Transplant provides new hope for 14-year-old with chronic kidney disease
Their lives changed in an instant.
More than a year ago, 14-year-old Aija Hall and her mother Angela Lasseter received the devastating news that she had chronic kidney disease.
She went from being a healthy pre-teen one day to being hospitalized at Kaiser Roseville with very high blood pressure, high creatinine levels (creatinine is a chemical that indicates if your kidneys are working well) and rapid heart rate the next day. She was having fluid buildup in her body.
The doctors took a biopsy and the results came back.
“They said, “It looks like both kidneys are gone,” Lasseter said.
Aija was transferred to UC Davis Children’s Hospital to receive the specialty kidney care that she needed. Its pediatric nephrology program is ranked 25th nationally by U.S News & World Report’s Best Children’s Hospitals rankings in 2020-2021.
At UC Davis Children’s Hospital, she was diagnosed with focal segmental glomerulosclerosis (FSGS), a disease in which scar tissue develops on the parts of the kidneys that filter waste from the blood (glomeruli).
She would need dialysis. She had a long road ahead.
Dialysis – a bridge to transplant
Surgeons placed catheters in Aija’s neck and her belly to prepare her for dialysis treatment. Within a day or two after surgery, she began hemodialysis in the hospital. Slowly, her fluid buildup and swelling went down. Her numbers stabilized.
She would need 11 hours of dialysis every day. The UC Davis pediatric outpatient peritoneal dialysis program was a lifeline. The program is the only one in inland Northern California that offers home dialysis for patients as young as 10 years old or 44 pounds.
“I originally thought no. I was too stressed out. But I thought about it and prayed about it. I became her nurse at home,” Lasseter said.
She trained with pediatric dialysis nurse Bertha Ramirez-Preciado. Lasseter learned how to perform dialysis at home. The hospital delivered the machine to her home along with all of the needed supplies and fluids.
“They give you everything you need and teach you step by step,” Lasseter said. “We’ve built really great relationships with the team and they have provided as much support as I needed.
By the summer of 2020, Aija was placed on the donor list for a kidney transplant. Her blood type was B positive, which is very rare. Lasseter knew she would wait much longer for a kidney donor with her blood type.
“We held on,” Lasseter said.
Kidney transplant provides new hope
Her family will forever remember Feb. 2, 2021 as the day that Aija got a new kidney.
“I answered the phone and they said, ‘We have a kidney for her.’”

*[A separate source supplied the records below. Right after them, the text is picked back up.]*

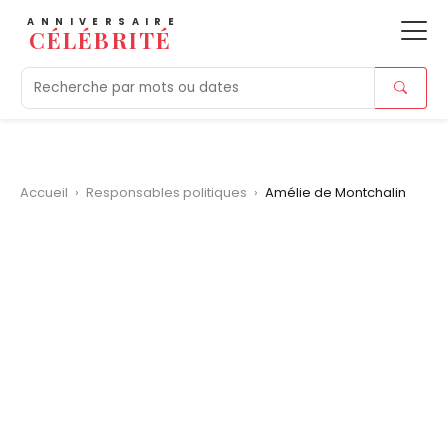
ANNIVERSAIRE
CÉLÉBRITÉ
Aujourd'hui
Tendances
Ajouts récents
Morts r
Accueil
›
Responsables politiques
›
Amélie de Montchalin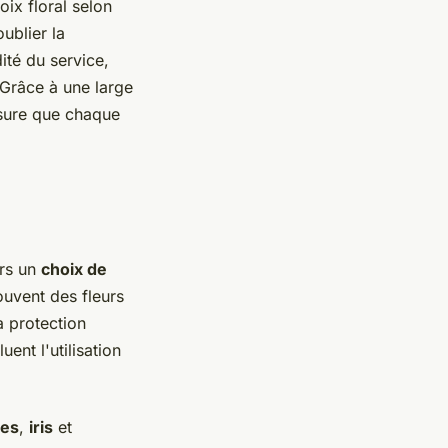
ix floral selon
ublier la
dité du service,
 Grâce à une large
ssure que chaque
ers un
choix de
uvent des fleurs
a protection
uent l'utilisation
nes
,
iris
et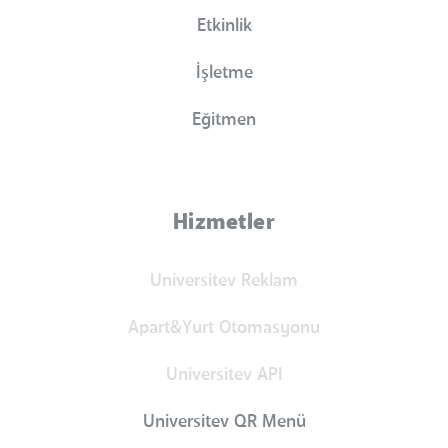
Etkinlik
İşletme
Eğitmen
Hizmetler
Universitev Reklam
Apart&Yurt Otomasyonu
Universitev API
Universitev QR Menü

It was the call they had waited for … and it came more than one year after her diagnosis.
The UC Davis kidney transplant team took care of her. The UC Davis kidney transplant team ranks No. 7 in the country for total volume of kidney transplants and No. 1 in California for total number of deceased donor kidney transplants.

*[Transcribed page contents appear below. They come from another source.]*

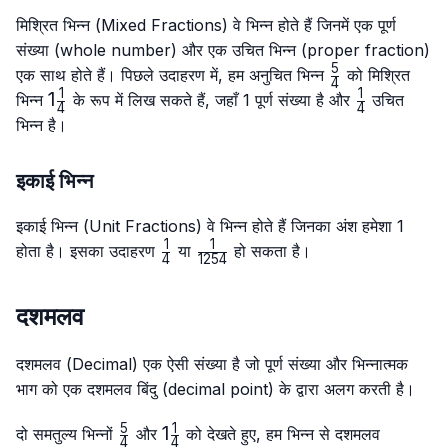
मिश्रित भिन्न (Mixed Fractions) वे भिन्न होते हैं जिनमें एक पूर्ण
संख्या (whole number) और एक उचित भिन्न (proper fraction)
5
\frac{5}
एक साथ होते हैं। पिछले उदाहरण में, हम अनुचित भिन्न
को मिश्रित
4
{4}
1
1
1\frac{1}
1
\frac{1}
भिन्न
के रूप में लिख सकते हैं, जहाँ 1 पूर्ण संख्या है और
उचित
4
4
{4}
{4}
भिन्न है।
इकाई भिन्न
इकाई भिन्न (Unit Fractions) वे भिन्न होते हैं जिनका अंश हमेशा 1
1
1
\frac{1}
\frac{1}
होता है। इसका उदाहरण
या
हो सकता है।
4
1254
{4}
{1254}
दशमलव
दशमलव (Decimal) एक ऐसी संख्या है जो पूर्ण संख्या और भिन्नात्मक
भाग को एक दशमलव बिंदु (decimal point) के द्वारा अलग करती है।
5
1
\frac{5}
1\frac{1}
1
दो समतुल्य भिन्नों
और
को देखते हुए, हम भिन्न से दशमलव
4
4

Now Lasseter is learning how to provide care for Aija post- transplant, juggling clinic visits three times a week, making sure that her daughter is drinking enough fluids and takes her anti-rejection medication at the correct times.

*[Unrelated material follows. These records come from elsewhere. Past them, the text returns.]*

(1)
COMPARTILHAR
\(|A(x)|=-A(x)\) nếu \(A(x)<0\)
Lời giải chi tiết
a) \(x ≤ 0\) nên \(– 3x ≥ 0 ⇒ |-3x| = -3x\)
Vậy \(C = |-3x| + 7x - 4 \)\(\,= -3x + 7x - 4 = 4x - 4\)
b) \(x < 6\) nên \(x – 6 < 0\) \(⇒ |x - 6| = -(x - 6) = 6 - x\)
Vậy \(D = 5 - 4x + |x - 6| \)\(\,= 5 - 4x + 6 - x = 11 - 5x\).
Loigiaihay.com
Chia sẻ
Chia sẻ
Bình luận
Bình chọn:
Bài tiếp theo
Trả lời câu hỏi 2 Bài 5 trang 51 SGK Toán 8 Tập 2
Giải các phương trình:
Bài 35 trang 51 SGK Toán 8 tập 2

She said the journey has shown her what her daughter is capable of. It makes her proud to see what she has overcome.
“She is a fighter. She has a strong personality and she has faith. She never gave up. Even when she was really sick, she said, ‘Can I go to school?’ During the pandemic, she would still attend school regularly through distance learning,” she said.
Lasseter wants to share her story to let other families know that there is hope and that they can do it, too.
“If I can do it, they can do it. It’s so doable at home. Whenever you are in survival mode for your child, you can find the strength,” Lasseter said.